Write out the news report about the man hit by a car in Brooklyn word for word, everything from "The West Indian Parade Day has" down to "tighter security restrictions.".

Exercise passage START

A man is seen in a new video getting struck by a car while dancing in the street, allegedly at the West Indian Parade Day in Brooklyn.
The video posted on Tuesday by user by ‘Modishness‘ has the description, ‘Brooklyn, accident, dancing man hit by car.’
The video is included among several of the West Indian Day parade that was held in Brooklyn a day earlier.
An NYPD spokesman said that they were not aware of the video.
The spokesman told Dailymail.com that the department would follow up to determine the video’s ‘authenticity’ and what may have happened to the dancing man.
An unidentified man can be seen dancing in the video in the middle of the street at the West Indian Parade Day in Brooklyn
The man, who was wearing a baseball cap, black shirt, black pants and white sneakers, has a Jamaican flag draped over his shoulders
In the video footage, the unidentified man is seen dancing in the middle of a two way street at night. There is no time stamp for when he is actually doing his dance.
The man – wearing a baseball cap, black shirt, black pants and white sneakers – has a Jamaican flag over his shoulders.
Ten seconds into the video, a car, with lights on, strikes the reveler from behind.
He is vaulted into the air and strikes the ground with a thud.
The person shooting the video reacts, his voice making a muffled sound. A woman screams. The video ends after a total of 15 seconds.
The West Indian Parade Day has in the past seen high levels of violence, which was avoided this year due to community and police co-operation and tighter security restrictions.
About 10 seconds into the video, a car appears to hit the man, vaulting him over the top. NYPD are investigating the authenticity of the video
As the man dances, a car appears to approach him from behind
Attendants were screened for weapons and alcohol at 13 separate entry points and several thousand armed officers were stationed across Brooklyn.
Police confiscated a gun but there were no violent incidents.
The New York Police Department said this was their largest security operation all year.
‘There will literally be a cop everywhere doing what they do best, keeping neighborhoods safe,’ Chief of the NYPD, Terence Monahan, said at a press conference on Wednesday.

Exercise passage END
Data supplied START

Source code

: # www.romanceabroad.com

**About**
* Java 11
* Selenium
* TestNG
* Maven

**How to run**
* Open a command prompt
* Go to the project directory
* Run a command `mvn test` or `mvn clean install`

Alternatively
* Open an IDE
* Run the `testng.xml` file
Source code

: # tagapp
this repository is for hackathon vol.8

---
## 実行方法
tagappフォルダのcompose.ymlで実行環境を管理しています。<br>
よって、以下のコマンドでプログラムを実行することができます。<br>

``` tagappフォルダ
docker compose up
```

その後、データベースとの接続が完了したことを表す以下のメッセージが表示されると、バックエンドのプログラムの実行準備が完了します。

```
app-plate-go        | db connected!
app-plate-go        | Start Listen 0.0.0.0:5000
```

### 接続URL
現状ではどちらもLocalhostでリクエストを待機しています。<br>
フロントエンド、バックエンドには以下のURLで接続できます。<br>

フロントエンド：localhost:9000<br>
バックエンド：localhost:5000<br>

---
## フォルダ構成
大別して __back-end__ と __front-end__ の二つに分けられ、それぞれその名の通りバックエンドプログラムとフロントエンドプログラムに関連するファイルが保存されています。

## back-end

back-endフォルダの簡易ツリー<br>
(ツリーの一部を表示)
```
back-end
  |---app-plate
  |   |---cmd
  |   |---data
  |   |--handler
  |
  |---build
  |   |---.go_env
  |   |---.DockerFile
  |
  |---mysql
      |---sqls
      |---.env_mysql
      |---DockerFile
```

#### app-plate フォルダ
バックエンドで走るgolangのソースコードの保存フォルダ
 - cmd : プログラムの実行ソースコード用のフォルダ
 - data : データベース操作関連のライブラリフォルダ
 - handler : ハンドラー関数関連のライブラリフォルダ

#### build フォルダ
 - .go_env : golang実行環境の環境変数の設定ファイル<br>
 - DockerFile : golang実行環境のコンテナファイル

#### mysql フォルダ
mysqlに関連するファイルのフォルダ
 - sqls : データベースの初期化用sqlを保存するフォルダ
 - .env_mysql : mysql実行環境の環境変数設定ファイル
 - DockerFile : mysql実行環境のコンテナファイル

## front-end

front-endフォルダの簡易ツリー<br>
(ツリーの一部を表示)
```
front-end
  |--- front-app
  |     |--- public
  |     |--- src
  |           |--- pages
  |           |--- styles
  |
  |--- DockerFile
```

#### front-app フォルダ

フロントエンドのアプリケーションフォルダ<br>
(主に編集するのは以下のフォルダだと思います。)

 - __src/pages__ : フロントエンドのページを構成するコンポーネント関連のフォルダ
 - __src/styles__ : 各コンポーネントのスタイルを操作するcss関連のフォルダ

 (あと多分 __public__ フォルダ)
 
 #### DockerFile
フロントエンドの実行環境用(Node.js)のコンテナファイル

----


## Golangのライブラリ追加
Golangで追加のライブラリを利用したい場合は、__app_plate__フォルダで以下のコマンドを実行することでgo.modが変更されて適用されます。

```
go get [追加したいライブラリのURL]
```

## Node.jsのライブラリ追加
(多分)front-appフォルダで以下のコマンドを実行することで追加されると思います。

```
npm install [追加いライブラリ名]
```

Data supplied END

Answer box:
The West Indian Parade Day has in the past seen high levels of violence, which was avoided this year due to community and police co-operation and tighter security restrictions.